On Dreams of Books and Books of Dreams

Sometimes, I dream of magic books.

Sometimes, it’s another Chronicle of Narnia, an eighth book that somehow I never knew about until now. It has the same cream-and-parchment paperback binding as my own copies, with a Pauline Baynes illustration in jewel tones on the front cover. Just by handling it, I know in my dream that it contains adventures as exciting as the islands visited by the Dawn Treader, mystery as deep as the fate of Prince Rilian in The Silver Chair.

Other times, the book masquerades in familiarity. I find it in my parents’ basement, a book I seem to recognize from childhood, an edition I’d forgotten about until that moment. It’s usually the sort of book I received when I was a girl: paperbacks, thick and square, like composition books. When I find them, I’m overcome with nostalgia. I remember reading the book, loving it, but nothing else. I want to open it there and then, re-live the joy of it. I remember large serifed text and sunny summer afternoons curled up on my bedroom floor, but no content, no story or facts or words.

What’s strange about these dream books is that they’re almost as satisfying as reading: they leave me with the feelings I get about books, even if all the rest of it, the stuff I thought was important like plot and language, vanishes.

It’s similar to the story in the Magician’s Book that Lucy reads in The Voyage of the Dawn Treader. While searching a magical book for the spell that will make the strange invisible island creatures visible again, Lucy finds that she can only read the pages in sequence, and that once a page has been turned, she can’t flip back and re-read the previous one. Partway through, she encounters a spell for refreshing the spirit, which turns out to be a story.

In fact, it turns out to be the best story she’s ever read, so good she immediately wants to flip back and read it again. But she can’t. And even as she basks in the feelings it gave her, the particulars of the story slip her mind, so that all she can remember is that it was about “a cup, a sword, a tree, and a green hill.”

But Lucy never forgets how the story made her feel. For the rest of her life, Lewis tells us, she judged all other stories by the forgotten one from the Magician’s Book. A “good” story became one that reminded her of it.

I do love plot: I adore locked rooms, murder mysteries where everyone has a guilty secret, clever twists, strange developments that make sense when you finally learn which way to look at them. And I love characters, too: lonely geniuses, bickering love interests, devious antagonists, and steadfast friends.

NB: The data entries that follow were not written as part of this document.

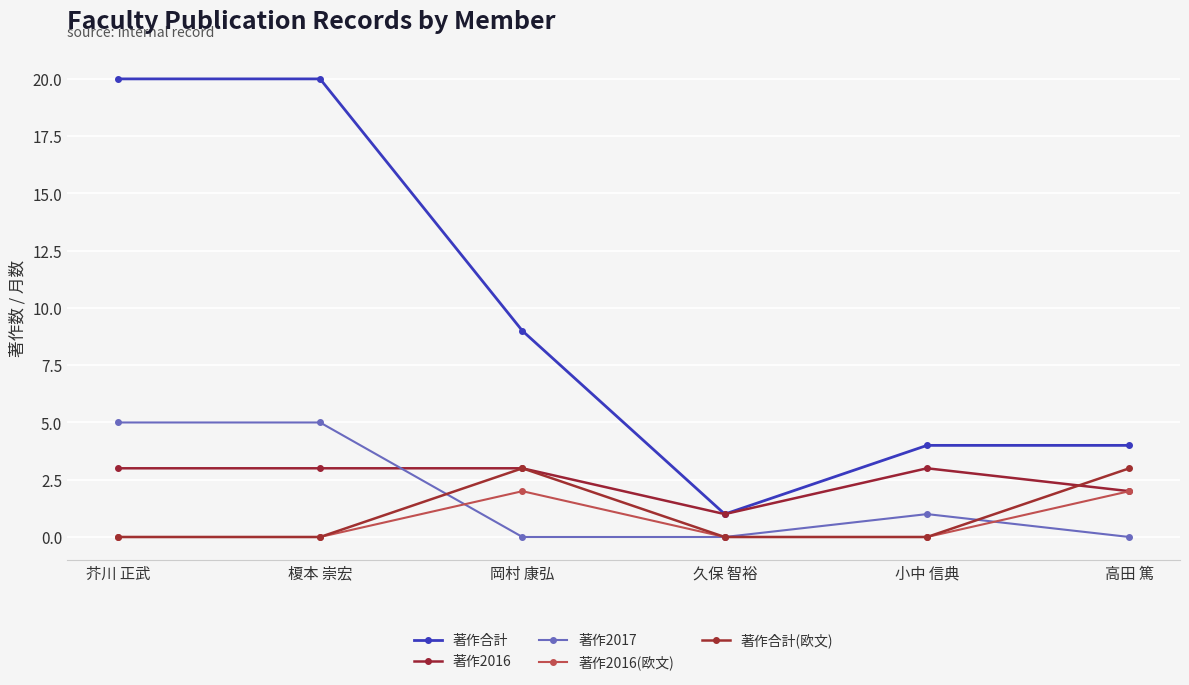

Count the number of categories in the chart.

6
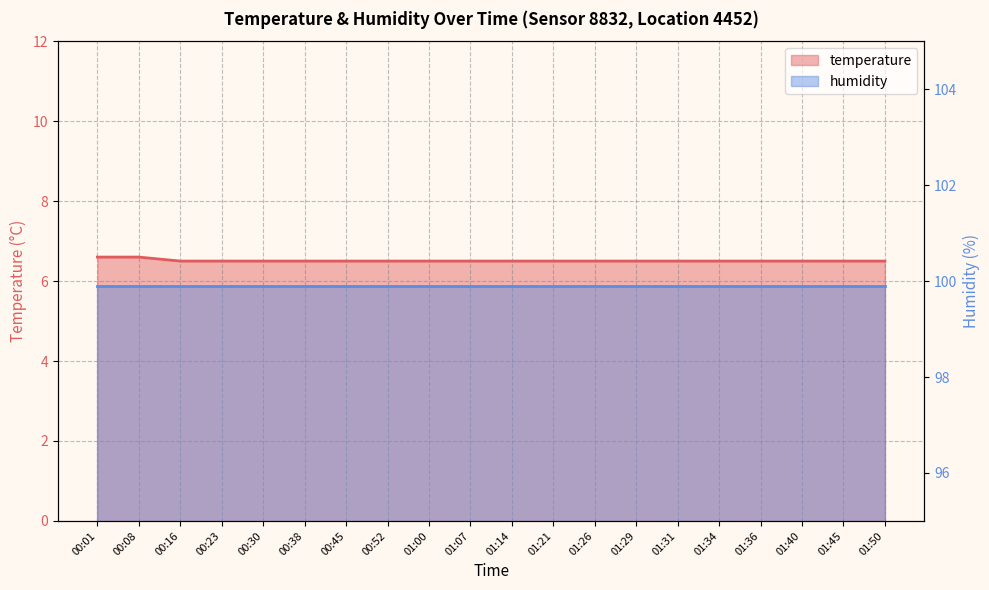

At which label is the value closest to 6?

00:16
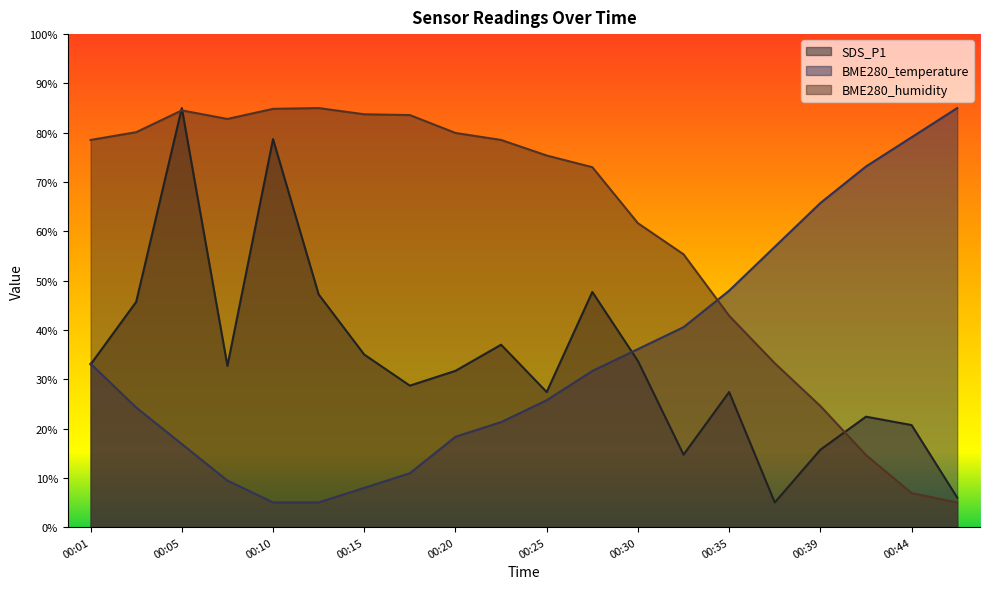

Where is BME280_humidity nearest to the value 44?

00:35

Sometimes, though, I love them so much that I forget what actually draws me to stories: how they make me feel.

I joined Goodreads only last year, which isn’t enough time to find and “rate” (in the hopes of improving my recommendations rather than any sense of grading or judging these titles) all the books I’ve ever read. When I browse through other people’s lists, I constantly find entries I’ve already read.

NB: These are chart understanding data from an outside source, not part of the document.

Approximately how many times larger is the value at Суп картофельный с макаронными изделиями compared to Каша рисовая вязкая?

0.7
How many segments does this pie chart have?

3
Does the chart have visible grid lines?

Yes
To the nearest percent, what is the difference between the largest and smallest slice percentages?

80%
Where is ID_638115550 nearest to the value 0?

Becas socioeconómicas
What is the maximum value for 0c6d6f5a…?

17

And a lot of the time, I know I’ve read a book. I have a gut reaction to the title and cover: I remember that I really liked it or thought it was “meh” or didn’t enjoy it at all. I have no problem filling out an accurate-measure-of-my-feelings star rating. But I can’t for the life of me tell you what it’s about or who the main character is. If I Google it or click over to the book’s own page, the summary usually sparks my memory, but the details of plot and character weren’t what first came to mind.

Likewise, I really have no idea what happens at the end of some of my favourite books. Diana Wynne Jones is one of my all-time favourite authors, but damned if I know how A Tale of Time City or The Lives of Christopher Chant ends, beat by beat. I’m certain the general plot resolves happily and satisfactorily, but I’d fail the English-class “why did Chrestomanci say he followed them?” quiz. I’ve read both books more than once, recently, and I remember the premises of both, but the endings slip from my mind.

Because what I do remember is that essence of books distilled in my dreams, or in Lucy’s experience with the Magician’s Book. I remember the sense of mystery. Of possibility. Of charm and doors opening. Of the feeling when you walk into the woods at night no matter whether or not you believe in ghosts, or the one of sitting inside on a cozy wooden floor on a summer day, with motes of dust swirling in the sunbeams and nothing you have to do for weeks and weeks.

Some of the authors whom I love, I love for precisely that reason: Edward Gorey and Tana French and John Bellairs excel at that creepy sense of incomprehensible wrongness lurking just out of sight. They evoke all the stories they aren’t telling as well as the ones they are.

And, I think, that’s why no matter what comes out on the page, what I write never measures up to the germ of an idea in my head. Because when I’m thinking of a plot or set of characters, I can indulge in how they make me feel. That’s what I want to write about. Sometimes that gets lost in the nitty-gritty of plot beats and word choices.

It’s funny that for someone like me, who relies on and thinks in words, framing everything in language, the ineffable can be so much a part of what I strive for.

Because my words will melt away once the covers close. My characters breathe ink; in the real world, they can survive no more than can a fish out of water. My knotted plots unravel as time pulls on the loose threads of memory.

But the way they all come together and make my reader feel something — that outlasts anything I can ever diagram in my notes or revise for the third time.

I will never read the magic books from my dreams. But I can remember what’s most important about them anyhow.